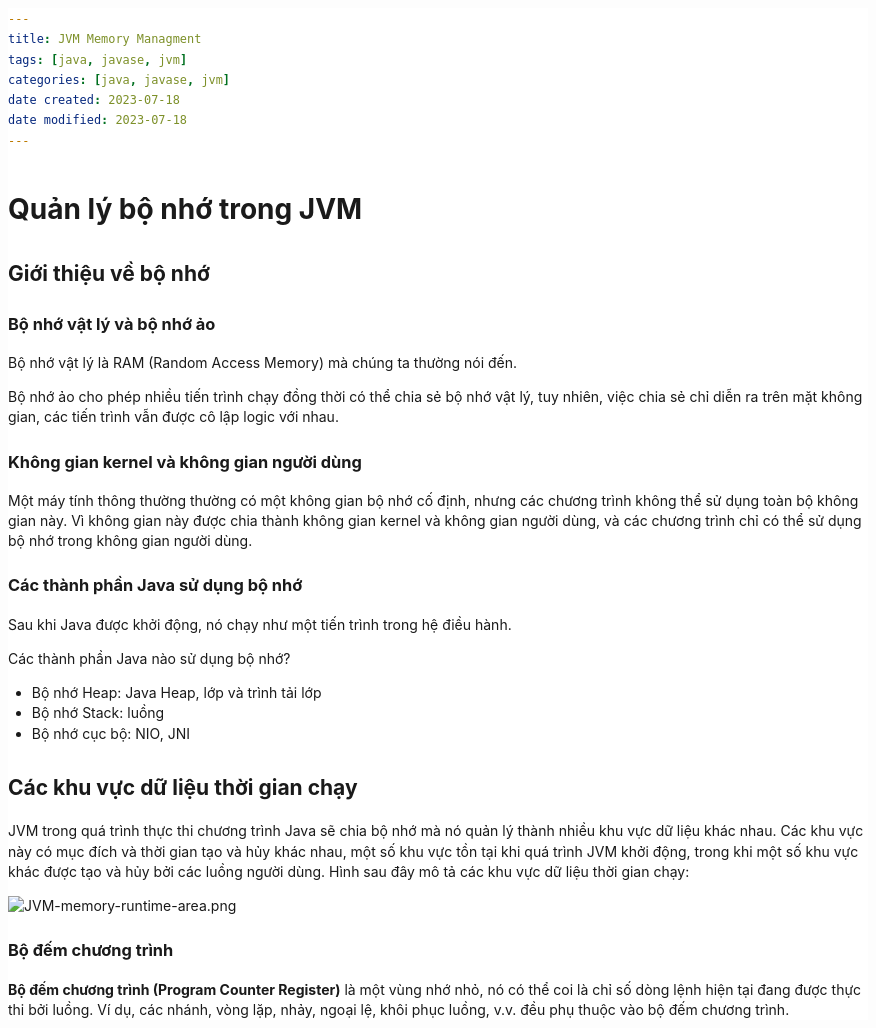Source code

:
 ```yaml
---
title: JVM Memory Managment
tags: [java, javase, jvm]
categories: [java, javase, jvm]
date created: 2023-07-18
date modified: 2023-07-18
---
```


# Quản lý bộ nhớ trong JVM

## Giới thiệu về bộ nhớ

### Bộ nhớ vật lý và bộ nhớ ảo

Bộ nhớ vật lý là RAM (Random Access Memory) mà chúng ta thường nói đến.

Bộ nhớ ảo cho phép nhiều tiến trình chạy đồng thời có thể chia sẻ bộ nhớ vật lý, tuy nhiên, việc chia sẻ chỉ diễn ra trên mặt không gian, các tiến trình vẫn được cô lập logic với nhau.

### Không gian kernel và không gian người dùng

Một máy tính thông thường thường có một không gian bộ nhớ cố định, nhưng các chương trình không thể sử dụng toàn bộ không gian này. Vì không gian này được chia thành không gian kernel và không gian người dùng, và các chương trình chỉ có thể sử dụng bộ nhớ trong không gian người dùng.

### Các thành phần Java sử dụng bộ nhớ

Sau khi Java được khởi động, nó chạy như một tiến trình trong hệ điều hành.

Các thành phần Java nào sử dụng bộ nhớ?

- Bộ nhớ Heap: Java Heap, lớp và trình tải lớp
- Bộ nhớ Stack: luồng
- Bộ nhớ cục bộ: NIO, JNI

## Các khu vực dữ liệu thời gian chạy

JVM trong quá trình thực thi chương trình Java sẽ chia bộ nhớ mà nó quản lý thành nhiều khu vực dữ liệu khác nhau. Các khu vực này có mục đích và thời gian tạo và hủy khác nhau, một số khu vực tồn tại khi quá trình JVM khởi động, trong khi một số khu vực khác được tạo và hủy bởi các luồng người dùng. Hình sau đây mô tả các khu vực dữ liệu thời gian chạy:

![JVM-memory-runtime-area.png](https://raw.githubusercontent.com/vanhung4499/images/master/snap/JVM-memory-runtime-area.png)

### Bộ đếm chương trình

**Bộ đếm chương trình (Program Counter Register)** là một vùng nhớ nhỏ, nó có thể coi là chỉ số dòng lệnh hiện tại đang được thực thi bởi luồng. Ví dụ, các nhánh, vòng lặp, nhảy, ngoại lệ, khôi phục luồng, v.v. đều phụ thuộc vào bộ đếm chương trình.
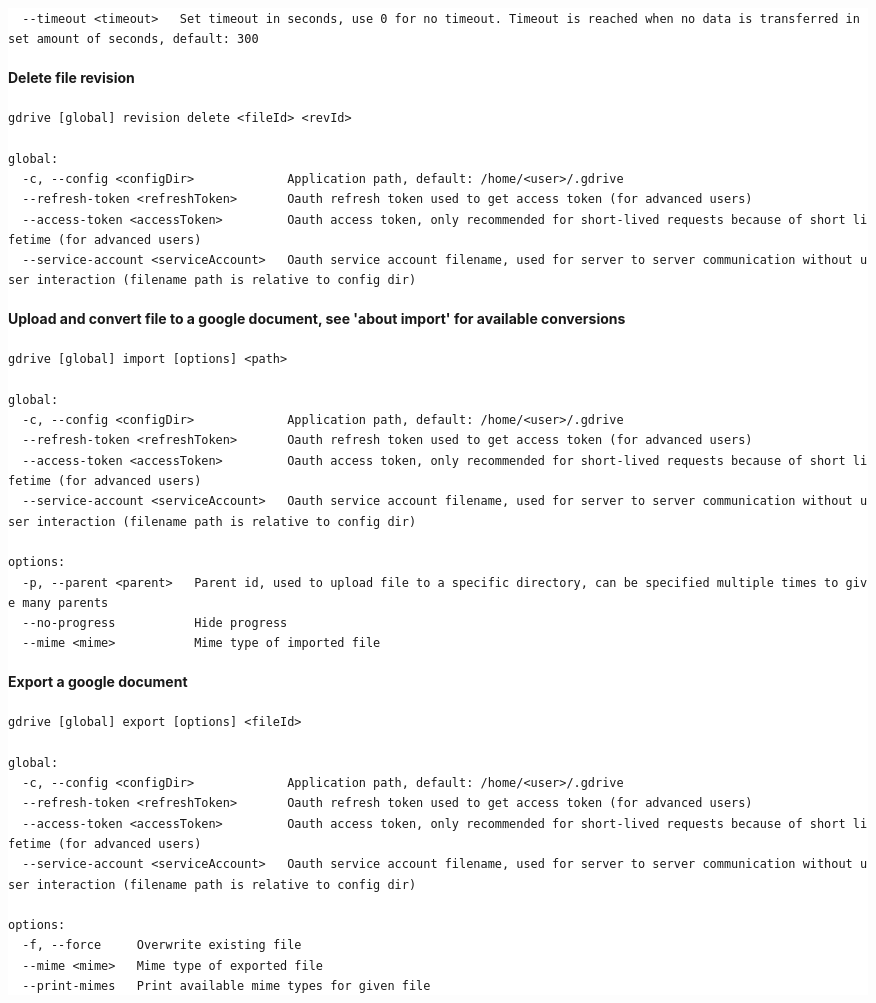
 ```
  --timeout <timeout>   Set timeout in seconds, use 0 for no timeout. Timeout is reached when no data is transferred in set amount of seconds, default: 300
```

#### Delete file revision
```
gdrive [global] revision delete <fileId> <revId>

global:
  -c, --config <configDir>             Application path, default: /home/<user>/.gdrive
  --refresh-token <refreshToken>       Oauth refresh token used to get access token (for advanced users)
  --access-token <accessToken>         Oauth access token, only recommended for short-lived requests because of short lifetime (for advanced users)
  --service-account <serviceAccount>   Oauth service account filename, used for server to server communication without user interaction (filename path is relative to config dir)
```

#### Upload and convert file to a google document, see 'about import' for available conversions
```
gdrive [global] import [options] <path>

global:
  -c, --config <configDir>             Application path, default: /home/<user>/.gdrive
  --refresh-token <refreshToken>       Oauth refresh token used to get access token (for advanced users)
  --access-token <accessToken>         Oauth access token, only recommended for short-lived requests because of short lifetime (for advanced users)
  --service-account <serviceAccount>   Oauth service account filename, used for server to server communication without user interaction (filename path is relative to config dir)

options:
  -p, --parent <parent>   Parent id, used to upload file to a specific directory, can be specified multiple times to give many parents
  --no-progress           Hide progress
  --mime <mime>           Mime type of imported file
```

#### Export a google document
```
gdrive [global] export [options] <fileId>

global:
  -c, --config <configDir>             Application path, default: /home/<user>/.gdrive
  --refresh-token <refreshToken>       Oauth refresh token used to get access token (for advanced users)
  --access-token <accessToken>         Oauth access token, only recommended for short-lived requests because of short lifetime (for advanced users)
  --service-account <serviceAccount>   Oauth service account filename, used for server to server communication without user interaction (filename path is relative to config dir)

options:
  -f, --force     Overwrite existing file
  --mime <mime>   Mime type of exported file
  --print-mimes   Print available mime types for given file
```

#### TASK DIRECTIONS
In the material above, transcribe exactly the lines beginning at the one with "# Quản lý bộ nhớ trong JVM" and ending at the one with "### Không gian", both included.

#### RESULT FOR THIS TASK
# Quản lý bộ nhớ trong JVM

## Giới thiệu về bộ nhớ

### Bộ nhớ vật lý và bộ nhớ ảo

Bộ nhớ vật lý là RAM (Random Access Memory) mà chúng ta thường nói đến.

Bộ nhớ ảo cho phép nhiều tiến trình chạy đồng thời có thể chia sẻ bộ nhớ vật lý, tuy nhiên, việc chia sẻ chỉ diễn ra trên mặt không gian, các tiến trình vẫn được cô lập logic với nhau.

### Không gian kernel và không gian người dùng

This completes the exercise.